Installing the skill does nothing by itself. A skill file can't wake itself up — nothing executes until something triggers it. True of every skill in this ecosystem, not a limitation specific to this one.

The first time you ever run it — for any reason — it offers to set up its own recurring check, right then. So the real workflow is: install, run overkill report once (which you'd probably do anyway, to see it work), say yes, done. One manual trigger, ever — not one every time you want it to keep checking.

overkill report
→ [real report] ...
→ "want me to check this automatically from now on? I'll run a cheap
   daily check and only bother you above $5 or 20% flagged waste. set
   it up?"
→ yes

Whether that means persistent-forever or session-bound depends on your harness, and it states which, plainly, at setup. Claude Code CLI's /schedule persists independently of any open session. Some other environments only support recurring jobs scoped to the current session, often with a hard expiry (e.g. 7 days) regardless of activity.

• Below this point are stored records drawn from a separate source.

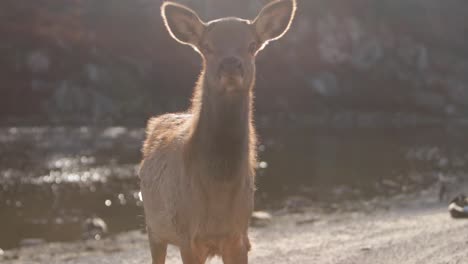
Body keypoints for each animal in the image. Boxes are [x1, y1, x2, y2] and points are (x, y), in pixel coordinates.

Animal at [140, 1, 296, 262]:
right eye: (206, 46)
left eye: (252, 45)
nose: (231, 64)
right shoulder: (188, 237)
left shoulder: (239, 236)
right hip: (154, 228)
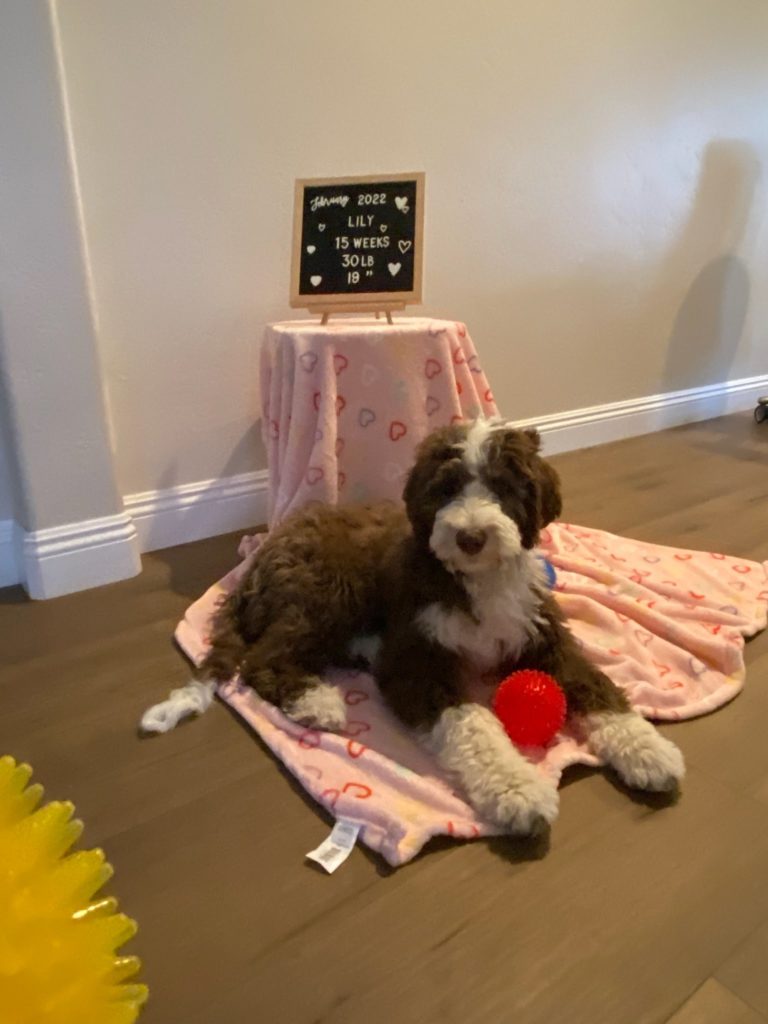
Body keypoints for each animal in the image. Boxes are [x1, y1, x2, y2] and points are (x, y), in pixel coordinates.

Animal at [198, 419, 684, 835]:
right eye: (447, 488)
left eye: (503, 487)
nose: (470, 538)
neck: (474, 579)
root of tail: (261, 556)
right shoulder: (414, 660)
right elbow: (470, 721)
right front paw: (517, 790)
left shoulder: (544, 634)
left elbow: (593, 682)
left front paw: (647, 749)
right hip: (328, 593)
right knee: (264, 660)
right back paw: (317, 701)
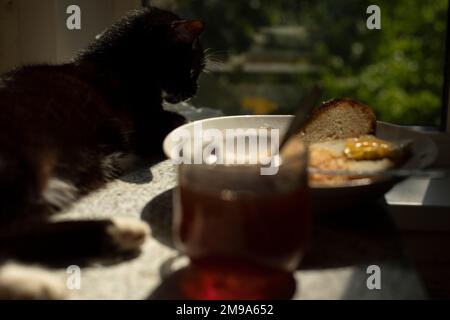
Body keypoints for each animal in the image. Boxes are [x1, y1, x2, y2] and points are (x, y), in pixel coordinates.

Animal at [0, 5, 206, 300]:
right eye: (192, 69)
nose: (194, 91)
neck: (116, 65)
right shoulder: (144, 130)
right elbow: (179, 121)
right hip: (24, 161)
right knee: (9, 231)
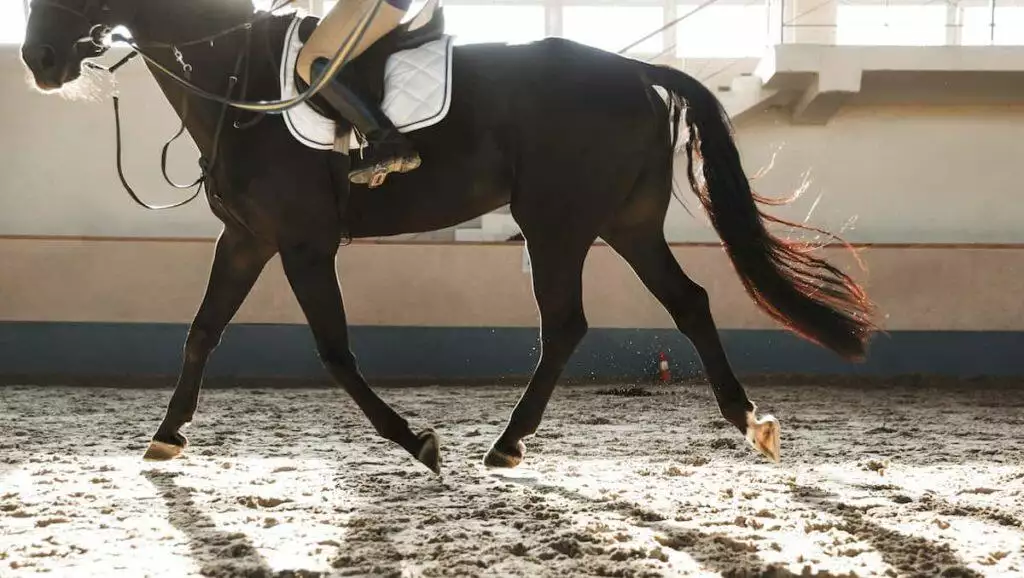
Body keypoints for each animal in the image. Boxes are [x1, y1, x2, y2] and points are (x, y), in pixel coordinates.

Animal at [19, 0, 876, 475]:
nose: (38, 60)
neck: (238, 76)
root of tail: (637, 72)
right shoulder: (247, 239)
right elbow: (200, 332)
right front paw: (167, 437)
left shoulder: (302, 243)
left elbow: (335, 352)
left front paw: (417, 443)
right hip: (624, 224)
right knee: (688, 303)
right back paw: (747, 421)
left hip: (557, 224)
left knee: (567, 324)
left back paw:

"Self-improving," precisely defined

Not the model getting smarter — that would be a claim this tool exists to catch elsewhere, so it doesn't get a pass here either. What actually happens: a local file (~/.overkill/history.md) that records when you correct a classification, and consults those corrections on future runs. Also tracks whether a recommended fix actually got adopted, and whether spend in that category dropped afterward — checked against reality, not assumed. Empty history file means it says so and classifies from base rules, not from learning that hasn't happened yet.

Install

Claude Code / any Agent Skills host:

npx skills add iamtural/overkill -g

Requires ccusage (auto-invoked via npx, no separate install needed) for the raw usage layer.

Manual: copy skills/overkill/ into your harness's skills directory (e.g. .claude/skills/).

Scope (v1)

Usage-only mode works everywhere, today, with zero extra setup. Full content-correlated mode needs session transcripts to be readable — works out of the box on harnesses that store them on disk; on others, point it at what you worked on and it classifies from your description instead.

Known limitations

Dollar figures for individual flagged items are estimates, not measured facts, in v1. ccusage (and the other CLI usage tools it wraps) reports cost at the block or session level — it does not expose what any single tool call or skill invocation cost on its own. Overkill can tell you what looked like overkill with real confidence, because that comes from reading actual content. It cannot yet tell you precisely how many dollars that specific thing cost, because the pricing data isn't that granular anywhere in the pipeline it reads from. Every dollar figure in a report says whether it's measured or estimated — trust the label, not just the number. This closes once a harness exposes per-invocation cost; nothing about the skill's design blocks it, the data just isn't there yet.

Task classification is judgment, not a formula. Two people could classify the same task differently. Overkill states its reasoning for every classification so you can disagree with a specific call — it is not a black box handing down verdicts.

License

MIT

About

Audits real Claude Code usage for effort/model waste — reuses ccusage for raw data, adds the judgment layer it can't provide.